Oost en West ontmoeten elkaar nooit echt
„East is East and West is West and never the twain shall meet” (het Oosten is het Oosten en het Westen is het Westen, en nooit zullen die twee elkaar echt ontmoeten).
Met deze bekende zin uit zijn ”Ballad of East and West” typeerde de Britse schrijver Rudyard Kipling aan het eind van de 19e eeuw de grote verschillen in cultuur tussen Oost en West. Hij kon het weten, want hij groeide op in India, dat toen deel uitmaakte van het Britse koloniale rijk.
Maar wat zijn die twee werelden inmiddels naar elkaar toe gegroeid!
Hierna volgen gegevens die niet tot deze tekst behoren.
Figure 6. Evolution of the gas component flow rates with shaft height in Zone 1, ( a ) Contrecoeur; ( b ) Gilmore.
Zo zijn ze in China verzot geraakt op dure westerse auto’s, op modehuizen uit Parijs en New York, en ook McDonald’s en Kentucky Fried Chicken doen er goede zaken. En wat te denken van al dat geflirt met oosterse religies in Nederland? Lopend langs de huizen, zie je steeds vaker hindoe- en Boeddhabeeldjes in de vensterbanken staan.
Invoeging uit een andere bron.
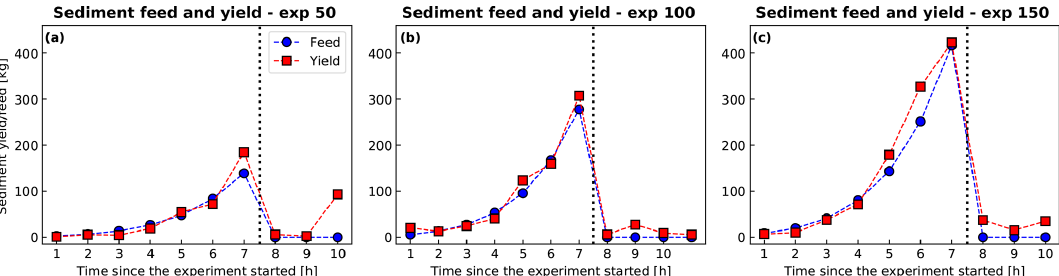
Figure 11. Sediment yield (red squares) measured at the channel outlet and sediment feed (blue circles) at the channel inlet in Experiments (a) 50, (b) 100, and (c) 150. The vertical dashed line indicates when the sediment feed was turned off.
Toch gaan Kiplings woorden nog altijd op, en niet zozeer omdat wij met mes en vork en zij met stokjes eten. De verschillen zitten dieper, op het niveau van wereld- en mensbeschouwing. Neem de Chinese geneeskunst, die zo wezenlijk anders is dan de westerse.
Zo zal geen enkele Nederlandse huisarts potjes hete lucht voorschrijven om ziekten te bestrijden. In China doet een aanzienlijke groep medici dat wel. Het verbranden van moxa –gedroogde kruiden– in een potje, dat vervolgens op het hoofd van een zieke wordt geplaatst, is daar al duizenden jaren een bekend middel tegen reuma, astma en andere ziekten. Kwalen die volgens de Chinezen meer met een „verstoorde yin-en-yang-balans”, met „verstopte energiebanen” en „stagnerende qi-stromen” in het lichaam te maken hebben, dan met bacteriën of virussen. Verhitting of acupunctuur moet de oplossing bieden.
Omdat China fervent op zoek is naar een eigen nationale identiteit waarmee het zich kan afzetten tegen het Westen, is die oeroude geneeskunst belangrijker dan ooit.
En lijkt Kiplings voorspelling zelfs na 150 jaar stand te houden.